##### Records supplied #####
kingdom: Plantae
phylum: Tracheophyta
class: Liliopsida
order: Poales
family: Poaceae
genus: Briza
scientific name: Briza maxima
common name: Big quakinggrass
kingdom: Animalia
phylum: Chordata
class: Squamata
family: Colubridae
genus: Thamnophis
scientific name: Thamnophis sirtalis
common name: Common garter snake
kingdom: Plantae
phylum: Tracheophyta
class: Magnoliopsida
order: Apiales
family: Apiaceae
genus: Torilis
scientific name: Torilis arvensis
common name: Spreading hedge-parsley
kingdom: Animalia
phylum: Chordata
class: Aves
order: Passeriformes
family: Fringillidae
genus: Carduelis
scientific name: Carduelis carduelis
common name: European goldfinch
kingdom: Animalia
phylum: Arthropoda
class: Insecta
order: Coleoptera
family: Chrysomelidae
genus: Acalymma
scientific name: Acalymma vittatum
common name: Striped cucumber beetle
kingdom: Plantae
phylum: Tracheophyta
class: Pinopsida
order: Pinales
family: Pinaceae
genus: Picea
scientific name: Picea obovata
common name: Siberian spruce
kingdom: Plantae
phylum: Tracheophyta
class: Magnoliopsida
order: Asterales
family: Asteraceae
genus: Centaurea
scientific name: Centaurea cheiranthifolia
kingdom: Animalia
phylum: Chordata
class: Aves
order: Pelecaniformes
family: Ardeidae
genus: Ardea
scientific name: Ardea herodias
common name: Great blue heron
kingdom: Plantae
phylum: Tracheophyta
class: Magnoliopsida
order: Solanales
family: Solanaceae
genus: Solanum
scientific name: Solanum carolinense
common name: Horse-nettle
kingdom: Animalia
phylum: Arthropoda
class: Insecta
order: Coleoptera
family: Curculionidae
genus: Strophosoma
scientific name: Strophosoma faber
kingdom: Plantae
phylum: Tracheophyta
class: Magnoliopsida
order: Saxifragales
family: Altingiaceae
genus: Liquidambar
#####
Render all of the material above as a Markdown table with the columns Row and Line. Give each line its own numbered row and leave out any blank lines.

- The answer
| Row | Line |
|---|---|
| 1 | kingdom: Plantae |
| 2 | phylum: Tracheophyta |
| 3 | class: Liliopsida |
| 4 | order: Poales |
| 5 | family: Poaceae |
| 6 | genus: Briza |
| 7 | scientific name: Briza maxima |
| 8 | common name: Big quakinggrass |
| 9 | kingdom: Animalia |
| 10 | phylum: Chordata |
| 11 | class: Squamata |
| 12 | family: Colubridae |
| 13 | genus: Thamnophis |
| 14 | scientific name: Thamnophis sirtalis |
| 15 | common name: Common garter snake |
| 16 | kingdom: Plantae |
| 17 | phylum: Tracheophyta |
| 18 | class: Magnoliopsida |
| 19 | order: Apiales |
| 20 | family: Apiaceae |
| 21 | genus: Torilis |
| 22 | scientific name: Torilis arvensis |
| 23 | common name: Spreading hedge-parsley |
| 24 | kingdom: Animalia |
| 25 | phylum: Chordata |
| 26 | class: Aves |
| 27 | order: Passeriformes |
| 28 | family: Fringillidae |
| 29 | genus: Carduelis |
| 30 | scientific name: Carduelis carduelis |
| 31 | common name: European goldfinch |
| 32 | kingdom: Animalia |
| 33 | phylum: Arthropoda |
| 34 | class: Insecta |
| 35 | order: Coleoptera |
| 36 | family: Chrysomelidae |
| 37 | genus: Acalymma |
| 38 | scientific name: Acalymma vittatum |
| 39 | common name: Striped cucumber beetle |
| 40 | kingdom: Plantae |
| 41 | phylum: Tracheophyta |
| 42 | class: Pinopsida |
| 43 | order: Pinales |
| 44 | family: Pinaceae |
| 45 | genus: Picea |
| 46 | scientific name: Picea obovata |
| 47 | common name: Siberian spruce |
| 48 | kingdom: Plantae |
| 49 | phylum: Tracheophyta |
| 50 | class: Magnoliopsida |
| 51 | order: Asterales |
| 52 | family: Asteraceae |
| 53 | genus: Centaurea |
| 54 | scientific name: Centaurea cheiranthifolia |
| 55 | kingdom: Animalia |
| 56 | phylum: Chordata |
| 57 | class: Aves |
| 58 | order: Pelecaniformes |
| 59 | family: Ardeidae |
| 60 | genus: Ardea |
| 61 | scientific name: Ardea herodias |
| 62 | common name: Great blue heron |
| 63 | kingdom: Plantae |
| 64 | phylum: Tracheophyta |
| 65 | class: Magnoliopsida |
| 66 | order: Solanales |
| 67 | family: Solanaceae |
| 68 | genus: Solanum |
| 69 | scientific name: Solanum carolinense |
| 70 | common name: Horse-nettle |
| 71 | kingdom: Animalia |
| 72 | phylum: Arthropoda |
| 73 | class: Insecta |
| 74 | order: Coleoptera |
| 75 | family: Curculionidae |
| 76 | genus: Strophosoma |
| 77 | scientific name: Strophosoma faber |
| 78 | kingdom: Plantae |
| 79 | phylum: Tracheophyta |
| 80 | class: Magnoliopsida |
| 81 | order: Saxifragales |
| 82 | family: Altingiaceae |
| 83 | genus: Liquidambar |